Cirie was left in a pickle, necessitating the need to work hard to build an army: “I have to get in with somebody. I can’t play by myself.” But everywhere she looked, she came up short. Both Sarah and Zeke happily told her they’d have her back, while privately admitting to the contrary. Sarah discussed her intention to play like an assassin and a criminal, not worrying about going back on her word and knowing she needed to play under-the-radar. Zeke (fanboy of the “g.oddess” Cirie) admitted that he felt it was too early to rock the boat or stick his neck out for someone everybody else was targeting. Even Debbie, the kookiest of them all, had Cirie’s number. Although her grandiose self-assessment may be grating (or hilarious, if you’re a fan of giant squid related metaphors), Debbie can be a perceptive player, and she knows that Cirie’s tactics are risky, born from desperation.
Cirie might not have been able to catch a break, but her scene with Tai was one of the standout moments of the premiere and demonstrated that the wily Cirie we saw back in Panama and Micronesia is still there. Of course, Tai is not the slickest of players, but her effortless interrogation of him and her accurate assessment of his body language and “that pause” were impressive to watch. She might not be able to read the rest of her castmates as readily as she could read Tai, but Cirie has still got the tools needed to succeed. If she can find a way to shake the target on her back (an opportunity possibly afforded by a swap next week), she might still have a chance.
Elsewhere on Nuku, the characterisation is thin. Sierra Dawn-Thomas is the unlikely player to scoop up the retooled Legacy Advantage (it’s explicitly identified as a free Immunity, but offers the choice of whether to play it at Final Thirteen or Final Six – an excellent modification). Just as she aligned with abrasive masculinity in her first season, she first approached Brad Culpepper and later Ozzy for a working partnership. Brad was painted as a player eager to rewrite his Survivor history as he shirked leadership and tried to let others come to him first. Some things never change, though, and whether it’s naming the chickens or preaching the WWMD gospel, his wife Monica was still his motivation in the game.

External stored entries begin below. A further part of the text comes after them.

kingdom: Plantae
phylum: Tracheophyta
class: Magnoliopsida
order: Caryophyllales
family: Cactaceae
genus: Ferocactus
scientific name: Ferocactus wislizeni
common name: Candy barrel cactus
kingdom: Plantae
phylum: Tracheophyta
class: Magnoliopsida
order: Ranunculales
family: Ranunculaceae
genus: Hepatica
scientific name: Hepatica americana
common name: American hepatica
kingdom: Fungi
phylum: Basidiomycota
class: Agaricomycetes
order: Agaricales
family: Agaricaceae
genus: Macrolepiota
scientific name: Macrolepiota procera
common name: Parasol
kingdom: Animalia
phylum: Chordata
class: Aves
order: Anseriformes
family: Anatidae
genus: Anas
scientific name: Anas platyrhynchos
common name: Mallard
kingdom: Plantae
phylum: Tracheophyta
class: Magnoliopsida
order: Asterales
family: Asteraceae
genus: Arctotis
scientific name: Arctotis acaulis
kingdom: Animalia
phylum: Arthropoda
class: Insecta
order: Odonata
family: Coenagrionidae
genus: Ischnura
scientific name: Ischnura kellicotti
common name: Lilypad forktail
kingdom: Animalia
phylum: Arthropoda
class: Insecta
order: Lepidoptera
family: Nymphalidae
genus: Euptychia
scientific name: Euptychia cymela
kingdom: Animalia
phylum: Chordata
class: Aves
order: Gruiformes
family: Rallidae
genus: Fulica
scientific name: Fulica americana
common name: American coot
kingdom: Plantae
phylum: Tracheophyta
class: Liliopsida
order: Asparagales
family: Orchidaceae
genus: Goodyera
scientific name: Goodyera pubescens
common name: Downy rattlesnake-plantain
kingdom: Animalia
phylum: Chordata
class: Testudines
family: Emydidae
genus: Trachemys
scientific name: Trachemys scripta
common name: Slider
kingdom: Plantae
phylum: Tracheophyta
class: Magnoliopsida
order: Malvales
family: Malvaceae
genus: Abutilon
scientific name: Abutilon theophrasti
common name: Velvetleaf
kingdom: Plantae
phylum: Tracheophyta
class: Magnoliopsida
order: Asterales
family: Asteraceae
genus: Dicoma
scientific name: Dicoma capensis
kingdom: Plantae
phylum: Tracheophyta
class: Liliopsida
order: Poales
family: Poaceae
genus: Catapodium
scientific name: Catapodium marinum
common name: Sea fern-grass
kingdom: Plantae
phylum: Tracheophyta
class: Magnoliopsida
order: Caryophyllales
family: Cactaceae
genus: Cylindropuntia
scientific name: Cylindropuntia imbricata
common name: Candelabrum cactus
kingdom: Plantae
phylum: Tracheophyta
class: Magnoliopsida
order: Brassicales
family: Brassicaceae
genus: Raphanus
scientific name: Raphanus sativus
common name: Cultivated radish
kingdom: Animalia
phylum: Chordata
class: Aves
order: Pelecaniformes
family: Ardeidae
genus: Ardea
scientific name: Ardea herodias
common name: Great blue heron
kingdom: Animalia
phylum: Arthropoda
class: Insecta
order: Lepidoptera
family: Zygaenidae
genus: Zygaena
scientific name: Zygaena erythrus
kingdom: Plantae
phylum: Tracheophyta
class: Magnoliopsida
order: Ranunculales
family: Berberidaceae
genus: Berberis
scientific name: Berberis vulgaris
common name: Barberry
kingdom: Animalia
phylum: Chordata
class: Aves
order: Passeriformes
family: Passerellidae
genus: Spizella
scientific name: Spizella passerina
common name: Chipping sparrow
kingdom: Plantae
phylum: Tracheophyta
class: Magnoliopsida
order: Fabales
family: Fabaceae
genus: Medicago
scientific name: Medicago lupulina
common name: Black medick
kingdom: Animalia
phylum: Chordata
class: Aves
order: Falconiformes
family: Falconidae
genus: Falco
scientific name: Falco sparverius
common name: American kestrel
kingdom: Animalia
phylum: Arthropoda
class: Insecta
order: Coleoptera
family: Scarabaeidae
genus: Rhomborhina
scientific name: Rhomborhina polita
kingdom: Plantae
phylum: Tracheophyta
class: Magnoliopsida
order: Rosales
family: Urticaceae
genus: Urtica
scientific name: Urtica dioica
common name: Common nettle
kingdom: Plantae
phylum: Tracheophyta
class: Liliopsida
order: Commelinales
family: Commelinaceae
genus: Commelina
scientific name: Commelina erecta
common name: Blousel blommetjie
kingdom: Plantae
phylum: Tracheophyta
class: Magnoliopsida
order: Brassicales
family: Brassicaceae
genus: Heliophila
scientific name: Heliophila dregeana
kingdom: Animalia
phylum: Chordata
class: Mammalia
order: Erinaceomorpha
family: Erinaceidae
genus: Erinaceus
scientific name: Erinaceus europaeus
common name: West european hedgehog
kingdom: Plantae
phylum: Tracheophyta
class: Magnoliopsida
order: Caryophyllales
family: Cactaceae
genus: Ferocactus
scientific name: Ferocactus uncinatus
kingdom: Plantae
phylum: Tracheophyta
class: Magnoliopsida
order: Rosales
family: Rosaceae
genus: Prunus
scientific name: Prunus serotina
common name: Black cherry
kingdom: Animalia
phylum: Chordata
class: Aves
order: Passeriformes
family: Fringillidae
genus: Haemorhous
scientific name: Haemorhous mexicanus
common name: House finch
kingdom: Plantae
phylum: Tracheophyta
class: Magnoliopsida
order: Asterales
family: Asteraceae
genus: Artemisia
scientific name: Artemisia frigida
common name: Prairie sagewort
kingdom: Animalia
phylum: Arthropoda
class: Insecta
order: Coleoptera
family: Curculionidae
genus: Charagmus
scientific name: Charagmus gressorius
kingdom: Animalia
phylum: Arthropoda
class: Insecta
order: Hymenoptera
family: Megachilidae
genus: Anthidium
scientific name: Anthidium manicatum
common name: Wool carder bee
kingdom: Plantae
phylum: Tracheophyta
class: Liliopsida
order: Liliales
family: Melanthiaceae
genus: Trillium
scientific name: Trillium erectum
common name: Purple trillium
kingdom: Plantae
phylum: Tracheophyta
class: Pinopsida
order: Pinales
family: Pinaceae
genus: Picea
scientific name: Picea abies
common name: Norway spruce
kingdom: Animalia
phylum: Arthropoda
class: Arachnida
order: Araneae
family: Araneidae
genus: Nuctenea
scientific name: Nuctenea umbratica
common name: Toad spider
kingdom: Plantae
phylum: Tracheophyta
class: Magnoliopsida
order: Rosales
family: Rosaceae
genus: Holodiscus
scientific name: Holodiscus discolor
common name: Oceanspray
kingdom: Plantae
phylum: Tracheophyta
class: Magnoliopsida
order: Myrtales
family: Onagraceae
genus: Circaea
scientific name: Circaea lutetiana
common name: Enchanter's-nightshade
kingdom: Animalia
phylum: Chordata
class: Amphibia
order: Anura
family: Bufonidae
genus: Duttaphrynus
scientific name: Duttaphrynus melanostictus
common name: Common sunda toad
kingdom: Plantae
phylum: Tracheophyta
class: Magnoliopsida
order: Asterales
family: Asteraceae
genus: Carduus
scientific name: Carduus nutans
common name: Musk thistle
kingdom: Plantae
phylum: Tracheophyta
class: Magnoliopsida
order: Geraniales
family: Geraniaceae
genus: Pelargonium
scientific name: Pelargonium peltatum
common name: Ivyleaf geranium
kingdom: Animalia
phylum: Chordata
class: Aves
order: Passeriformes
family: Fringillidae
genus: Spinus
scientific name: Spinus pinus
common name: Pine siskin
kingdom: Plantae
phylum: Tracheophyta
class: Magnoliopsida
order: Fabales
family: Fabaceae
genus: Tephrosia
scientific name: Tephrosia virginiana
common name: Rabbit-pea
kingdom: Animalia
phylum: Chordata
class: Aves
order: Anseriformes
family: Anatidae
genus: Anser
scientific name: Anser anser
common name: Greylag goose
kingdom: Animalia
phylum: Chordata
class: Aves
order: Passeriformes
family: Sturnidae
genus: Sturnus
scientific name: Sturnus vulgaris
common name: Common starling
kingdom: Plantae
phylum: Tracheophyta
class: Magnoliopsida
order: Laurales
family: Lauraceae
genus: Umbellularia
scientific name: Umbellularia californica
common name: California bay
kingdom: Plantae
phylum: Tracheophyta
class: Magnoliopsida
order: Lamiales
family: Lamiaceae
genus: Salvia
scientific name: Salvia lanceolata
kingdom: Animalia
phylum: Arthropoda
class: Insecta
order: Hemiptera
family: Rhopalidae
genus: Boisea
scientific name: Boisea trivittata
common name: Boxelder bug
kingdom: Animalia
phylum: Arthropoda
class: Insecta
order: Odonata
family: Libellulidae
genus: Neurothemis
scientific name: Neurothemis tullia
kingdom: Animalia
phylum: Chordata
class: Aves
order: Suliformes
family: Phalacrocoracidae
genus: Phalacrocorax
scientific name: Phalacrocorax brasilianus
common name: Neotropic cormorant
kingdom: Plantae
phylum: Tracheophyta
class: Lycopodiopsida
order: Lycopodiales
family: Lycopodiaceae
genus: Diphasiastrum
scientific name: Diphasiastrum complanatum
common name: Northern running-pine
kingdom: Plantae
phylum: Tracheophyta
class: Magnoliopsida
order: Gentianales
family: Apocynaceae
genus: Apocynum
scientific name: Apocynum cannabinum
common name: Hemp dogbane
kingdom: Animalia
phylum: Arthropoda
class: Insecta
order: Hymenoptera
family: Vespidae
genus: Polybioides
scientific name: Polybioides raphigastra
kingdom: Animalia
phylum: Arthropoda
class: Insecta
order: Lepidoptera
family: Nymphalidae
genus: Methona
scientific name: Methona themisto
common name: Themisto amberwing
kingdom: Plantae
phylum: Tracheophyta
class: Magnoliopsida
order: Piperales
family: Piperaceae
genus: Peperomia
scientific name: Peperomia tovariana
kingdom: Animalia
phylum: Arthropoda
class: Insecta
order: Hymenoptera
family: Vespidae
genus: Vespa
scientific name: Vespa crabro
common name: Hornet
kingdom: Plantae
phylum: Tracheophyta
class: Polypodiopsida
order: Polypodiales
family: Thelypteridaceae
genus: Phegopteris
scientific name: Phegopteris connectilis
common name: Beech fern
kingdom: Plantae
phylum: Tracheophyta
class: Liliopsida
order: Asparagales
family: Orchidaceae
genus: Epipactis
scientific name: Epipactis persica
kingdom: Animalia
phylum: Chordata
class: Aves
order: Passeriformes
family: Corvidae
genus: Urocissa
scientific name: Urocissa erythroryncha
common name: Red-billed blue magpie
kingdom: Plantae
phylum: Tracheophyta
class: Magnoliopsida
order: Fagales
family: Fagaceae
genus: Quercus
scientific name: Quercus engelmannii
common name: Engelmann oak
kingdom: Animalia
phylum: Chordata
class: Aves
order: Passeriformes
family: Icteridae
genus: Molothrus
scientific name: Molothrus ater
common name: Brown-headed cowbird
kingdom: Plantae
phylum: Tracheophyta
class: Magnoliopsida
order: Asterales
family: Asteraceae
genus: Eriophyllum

Meanwhile, Tai’s allegiance to his chickens is fowl play according to JT – who, understandably, is not overly keen on sharing his corn with the feathered friends. Tai’s love of all living creatures may be endearing to the Sias of the audience, but the impracticalities of bonding with critters who can’t cast a vote may put him in hot water, particularly given he’s already in over his head with the calibre of player on the cast.
The pieces are only being set up on the Nuku tribe, but such peace will not last long, as Cirie warned, “Listen, a war’s gonna start anyway. What difference does it make if the war starts tonight or tomorrow? There will be blood either way.”
IT MIGHT BE A BLOODBATH LATER…
So who will be caught up in the slaughter? It’s Russian roulette as the tribes are switched up next week. So much of a player’s game can hinge on whether their lucky stars are looking down on them as they drop their buffs. Players who found themselves in the crosshairs like Sandra, Cirie, and Michaela might get the chance to duck and cover in a new group. Players like Malcolm, Zeke or Sarah, carefully playing in the background might have their hands forced by the draw.
Game Changers might have cut loose two of its biggest players in its super-sized premiere, but from here on out, it really is anybody’s game. Who knows? Maybe the square pegs will find themselves a square hole.